Wasting Inferences with Aider
Agent fleets vs single agents
- Some argue multiple agents/models in parallel won’t fix classes of problems that are fundamentally hard for LLMs (e.g., LeetCode-hard–type reasoning); if one fails, many will too.
- Others counter that diversity helps: different models, prompts, and contexts can yield genuinely different solutions; “fleet” success isn’t linear but reduces failure probability.
- Concern: you may just replace “implement feature once” with “sort through many mediocre PRs,” creating a harder review task.
Verification and code review as the real bottleneck
- Multiple PRs per ticket raises the question: who reviews all this?
- Suggestions:
- Use LLMs as judges/supervisors to rank or filter candidate PRs.
- Combine tests + LLM-review + human spot checks.
- Critics note: tests and PRs generated by agents themselves still need human validation (“who tests the tests?”), and code review quickly becomes the constraint.
- Strong view: the hard part isn’t generating patches but reproducing bugs, validating fixes, and exploring regressions in realistic environments.
Reliability, randomness, and “wasteful” inference
- Parallel attempts can exploit probabilistic variation; a small k (like 3) might meaningfully raise odds of a “good” sample.
- Skeptics respond that any probabilistic scheme still needs an external agent to decide which output is correct, which is the truly expensive part.
- Some liken “waste inferences” to abductive extensions on top of inductive LLMs, converging toward expert-system–like architectures.
Autonomous modes and tooling (Aider, Cursor, Claude Code, etc.)
- Several reports of agents going off the rails: creating branches, running commands, or “fixing” non-problems without being asked—“automatic lawnmower through the flowerbed.”
- Aider’s new autonomous / navigator modes are highlighted as promising but currently expensive and still needing human interventions.
- Local models can work with the same tool-calling prompts, but prompt tuning per-model remains fragile.
Context, learning, and limits
- Repeated theme: tools aren’t the issue; deep project knowledge and context are.

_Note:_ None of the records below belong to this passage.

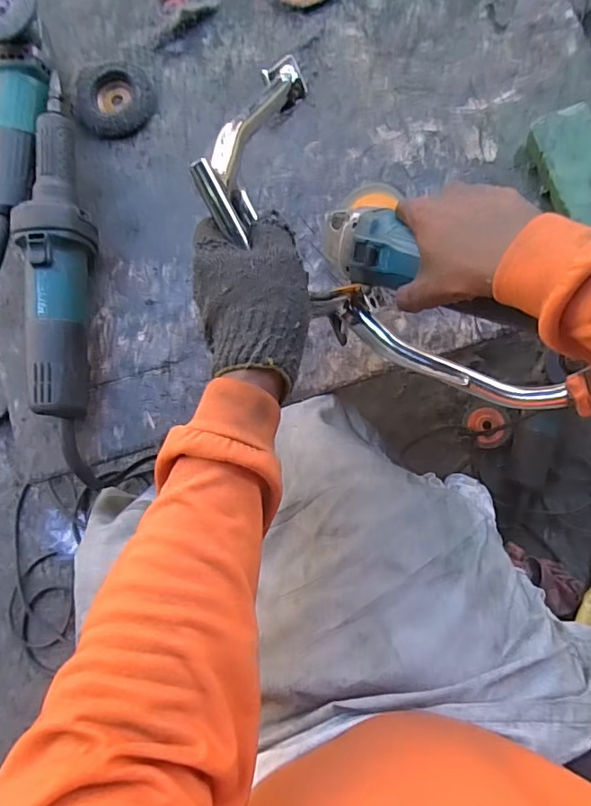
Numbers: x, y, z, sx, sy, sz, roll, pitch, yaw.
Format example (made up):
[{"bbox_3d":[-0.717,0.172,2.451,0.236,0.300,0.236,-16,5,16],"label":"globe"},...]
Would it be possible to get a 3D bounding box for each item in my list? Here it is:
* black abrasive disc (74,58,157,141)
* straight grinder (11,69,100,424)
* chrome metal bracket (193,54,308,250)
[{"bbox_3d":[-0.220,-0.365,0.597,0.104,0.016,0.093,34,89,8],"label":"black abrasive disc"},{"bbox_3d":[-0.260,-0.166,0.554,0.066,0.078,0.362,4,85,6],"label":"straight grinder"},{"bbox_3d":[-0.032,-0.225,0.418,0.039,0.046,0.238,10,56,7],"label":"chrome metal bracket"}]

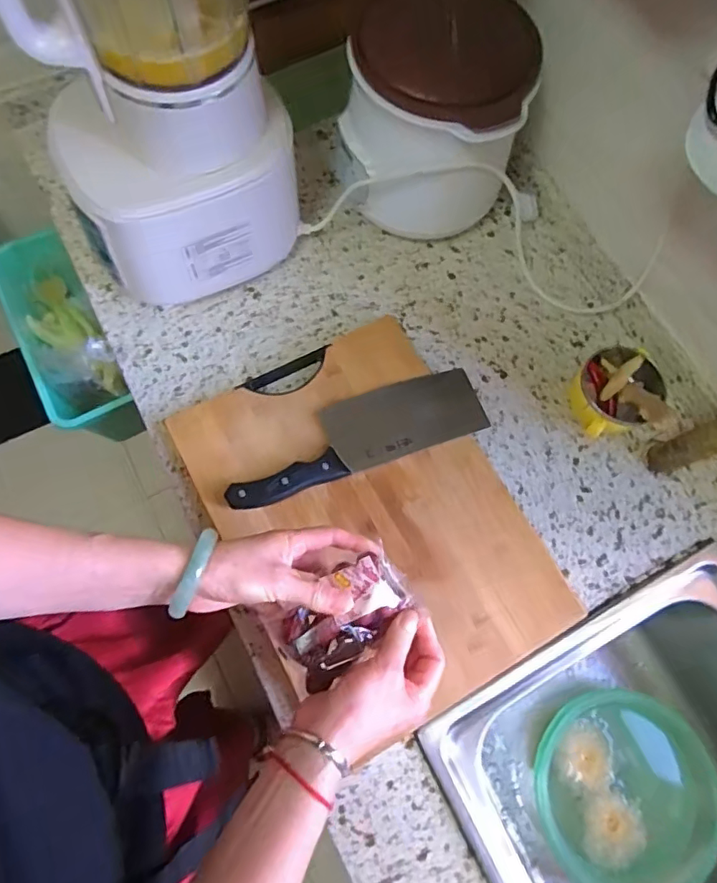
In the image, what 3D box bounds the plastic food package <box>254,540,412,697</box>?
[{"bbox_3d":[-0.013,0.136,0.437,0.112,0.031,0.072,-34,76,-12],"label":"plastic food package"}]

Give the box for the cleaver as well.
[{"bbox_3d":[-0.004,-0.008,0.598,0.289,0.023,0.085,-19,70,-12],"label":"cleaver"}]

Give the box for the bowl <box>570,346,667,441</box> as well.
[{"bbox_3d":[0.296,-0.057,0.637,0.098,0.058,0.095,1,71,-2],"label":"bowl"}]

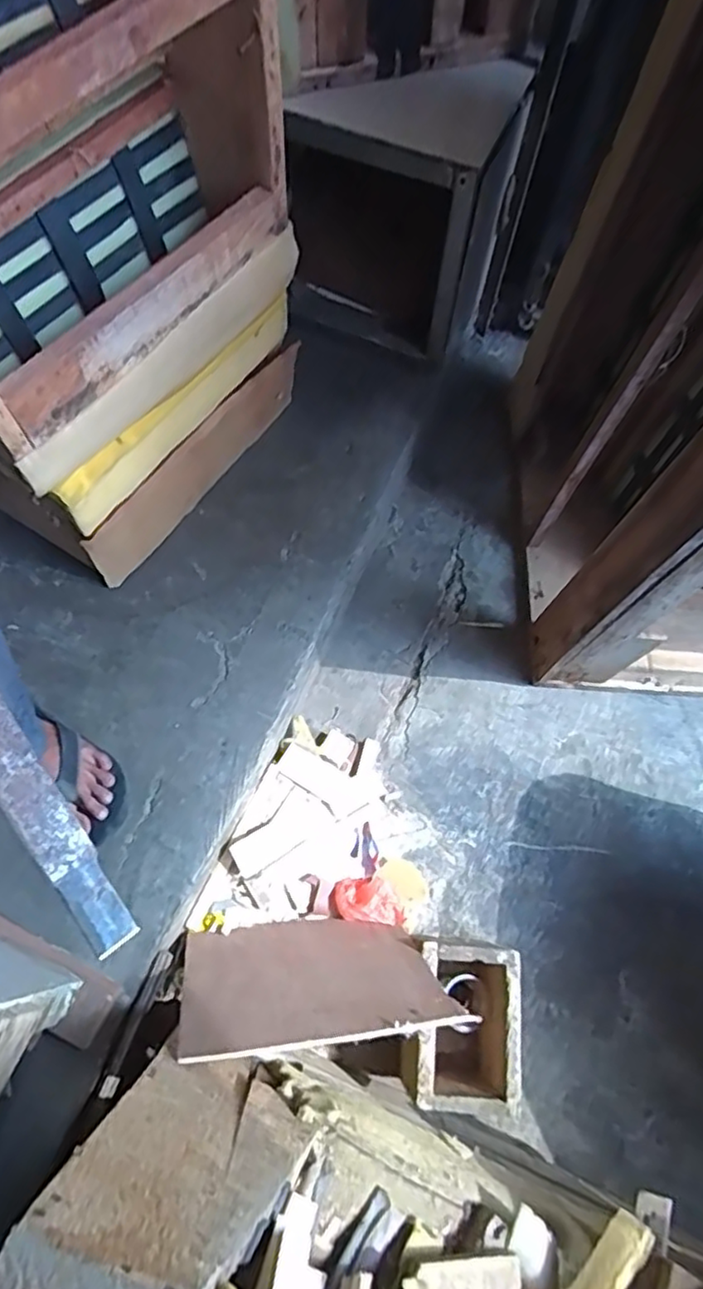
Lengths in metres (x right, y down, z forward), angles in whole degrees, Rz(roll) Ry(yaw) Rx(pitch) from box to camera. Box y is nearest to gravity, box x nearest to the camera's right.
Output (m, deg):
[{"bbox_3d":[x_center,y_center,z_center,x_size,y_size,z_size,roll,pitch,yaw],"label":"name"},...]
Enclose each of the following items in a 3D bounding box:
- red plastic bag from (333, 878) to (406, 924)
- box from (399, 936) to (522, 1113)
[{"bbox_3d":[0.026,0.399,1.004,0.105,0.050,0.068,-2,68,-2],"label":"red plastic bag"},{"bbox_3d":[0.157,0.543,0.943,0.145,0.176,0.200,3,68,0],"label":"box"}]

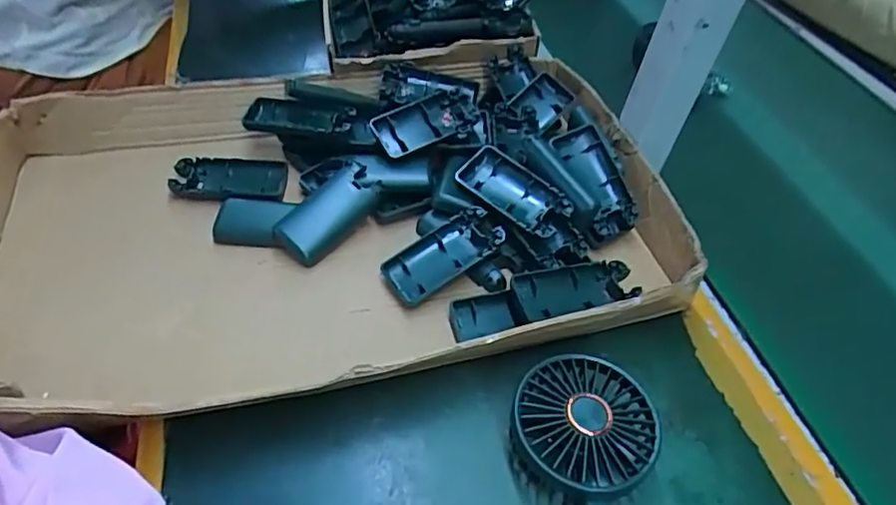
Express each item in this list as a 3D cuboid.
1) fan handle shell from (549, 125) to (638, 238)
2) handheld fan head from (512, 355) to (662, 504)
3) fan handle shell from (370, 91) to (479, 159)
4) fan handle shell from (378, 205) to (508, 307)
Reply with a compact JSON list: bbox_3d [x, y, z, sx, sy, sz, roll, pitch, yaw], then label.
[{"bbox_3d":[0.128,-0.062,0.504,0.045,0.021,0.095,-18,74,-21],"label":"fan handle shell"},{"bbox_3d":[0.085,0.113,0.363,0.089,0.046,0.089,3,47,-3],"label":"handheld fan head"},{"bbox_3d":[-0.019,-0.117,0.526,0.088,0.022,0.046,-20,54,-25],"label":"fan handle shell"},{"bbox_3d":[-0.003,0.004,0.460,0.093,0.021,0.045,-33,56,-8],"label":"fan handle shell"}]

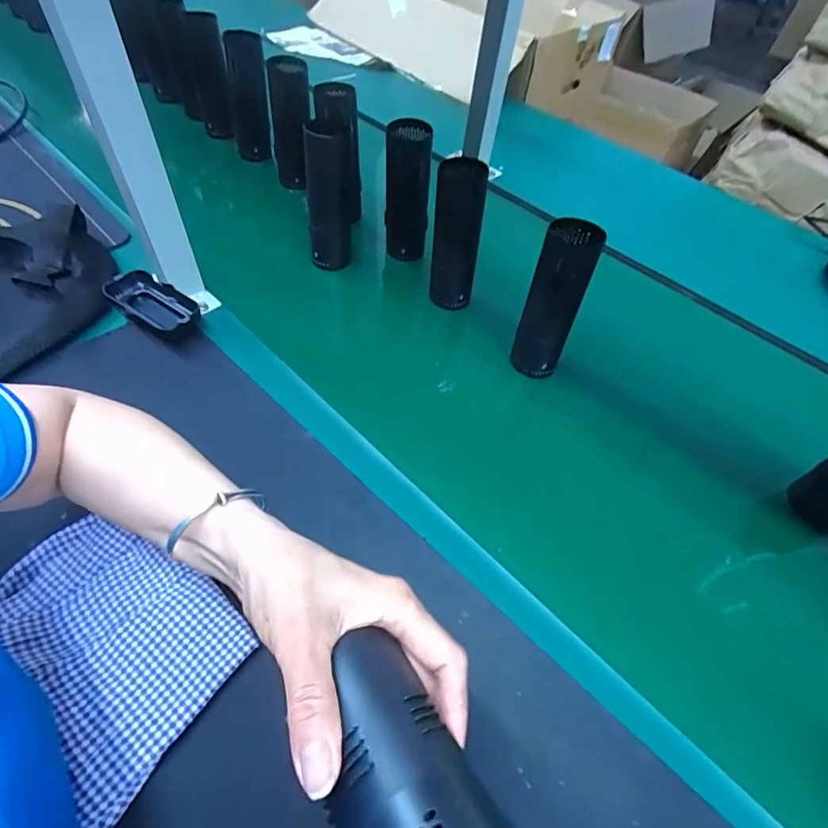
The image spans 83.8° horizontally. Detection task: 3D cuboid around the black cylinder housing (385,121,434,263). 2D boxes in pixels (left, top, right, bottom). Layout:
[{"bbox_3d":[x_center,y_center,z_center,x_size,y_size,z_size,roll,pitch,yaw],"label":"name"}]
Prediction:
[{"bbox_3d":[-0.009,-0.281,0.595,0.053,0.164,0.041,0,54,-6],"label":"black cylinder housing"}]

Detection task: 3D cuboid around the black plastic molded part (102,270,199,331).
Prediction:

Current context windows and attention mechanisms limit what agents can meaningfully ingest.
- Comparisons to junior devs: humans can (in theory) learn; LLMs don’t update weights online, so users must encode “lessons” via prompts/configs.
- Some see continual/team-level learning models as the “next big breakthrough.”
Economics and future workflows
- Token costs for serious autonomous use can be substantial; “cheap” IDE subscriptions may be underpriced or heavily subsidized.
- Some foresee pipelines from customer feature requests straight to PRs + ephemeral environments; others call this unsafe until verification and context issues are solved.
- Minority view: elaborate fleet/agent setups are over-engineering; waiting for better base models may be more efficient.